El Niño begins as a giant pool of warm water swelling in the eastern tropical Pacific that sets off a chain reaction of weather events around the world, some devastating and some beneficial.
India is expected to be the first to suffer, with weaker monsoon rains, followed by further scorching droughts in Australia and collapsing fisheries off South America. But some regions could benefit, in particular the U.S., where El Niño is seen as the “great wet hope”, bringing rains that could break the searing drought in the west.
The knock-on effects can impact even more widely, from cutting global gold prices to making England’s World Cup footballers sweat a little more.
The latest prediction is from the European Centre for Medium-range Weather Forecasts, which is considered one the most reliable of the 15 or so prediction centres around the world. “It is very much odds-on for an event,” said Tim Stockdale, principal scientist at the centre, who said 90 per cent of their scenarios deliver an El Niño. “The amount of warm water in the Pacific is now significant, perhaps the biggest since the 1997-98 event.” That El Niño was the biggest in a century, producing the hottest year on record at the time and major global impacts, including a mass die-off of corals.

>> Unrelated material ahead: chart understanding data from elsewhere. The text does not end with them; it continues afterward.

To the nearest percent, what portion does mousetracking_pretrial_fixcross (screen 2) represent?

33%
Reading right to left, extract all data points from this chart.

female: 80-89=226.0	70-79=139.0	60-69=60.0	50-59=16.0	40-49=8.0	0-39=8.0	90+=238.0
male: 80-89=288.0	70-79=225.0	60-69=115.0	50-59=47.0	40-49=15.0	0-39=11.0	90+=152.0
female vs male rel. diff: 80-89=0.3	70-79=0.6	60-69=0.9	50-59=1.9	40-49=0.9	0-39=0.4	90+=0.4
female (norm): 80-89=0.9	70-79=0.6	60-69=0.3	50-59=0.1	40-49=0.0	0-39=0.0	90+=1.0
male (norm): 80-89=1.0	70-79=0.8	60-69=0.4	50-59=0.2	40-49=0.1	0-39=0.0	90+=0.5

“But what is very much unknowable at this stage is whether this year’s El Niño will be a small event, a moderate event — that’s most likely — or a really major event,” said Dr. Stockdale, adding the picture will become clearer in the next month or two. “It is which way the winds blow that determines what happens next and there is always a random element to the winds.” The movement of hot, rain-bringing water to the eastern Pacific, ramps up the risk of downpours in nations flanking that side of the great ocean, while the normally damp western flank dries out. Governments, commodity traders, insurers and aid groups such as the Red Cross and World Food Programme all monitor developments closely. Water conservation and food stockpiling is already underway in some countries.
Professor Axel Timmermann, an oceanographer at the University of Hawaii, argues that a major El Niño is more likely than not because of the specific pattern of winds and warm water being seen in the Pacific: “In the past, such alignments have always triggered strong El Niño events.”El Niño events occur every five years or so, peaking in December and the first, and potentially greatest, human impacts are felt in India. The
reliance of its 1 billion-strong population on the monsoon, which usually sweeps up over the southern tip of the sub-continent around June 1, has led its monitoring to be dubbed “the most important weather forecast in the world”. This year, it is has got off to a delayed start, with the first week’s rains 40 per cent below average”. El Niño could be quite devastating for agriculture and the water supply in India,” said Nick Klingaman, an El Niño expert at the University of Reading.
Research last month showed the global impact of El Niño events on food supplies, with corn, rice and wheat yield much lower than normal, though soybean harvests tend to rise. While food production has improved in the last year, El Niño could reverse that trend, according to Leo Abruzzese, global forecasting director for the Economist Intelligence Unit. “It may reduce agricultural output over the next few years, which could weigh on global food security”. Drought linked to the 2007 El Niño led to a surge in food prices in 2008 that sparked riots in countries as far afield as Egypt, Cameroon and Haiti.
After India, El Niño’s impacts roll east and officials in Cebu, the Philippines’ second city, have urged all households to save water to reduce the impact of the drier weather due by the end June. In Malaysia, the national water authority is preparing for a dry spell of up to 18 months.
The hot, dry skies will then track to Australia, where 2013 was its hottest year. Andrew Watkins, manager of climate prediction services at the Australian Bureau of Meteorology, said: “El Niño is one of the largest influences on Australia’s climate.”
“I commonly refer to El Niño as the great wet hope,” said Bill Patzert, a climate scientist at Nasa’s Jet Propulsion Laboratory in California. “Everyone in the west has their fingers crossed because we are bone dry.” However, big El Niños like the 1997-98 event — what Patzert calls “Godzillas” — are rare and forecasters at the U.S. government’s climate prediction centre said on June 5 that time was running out for a significant El Niño to be set in train.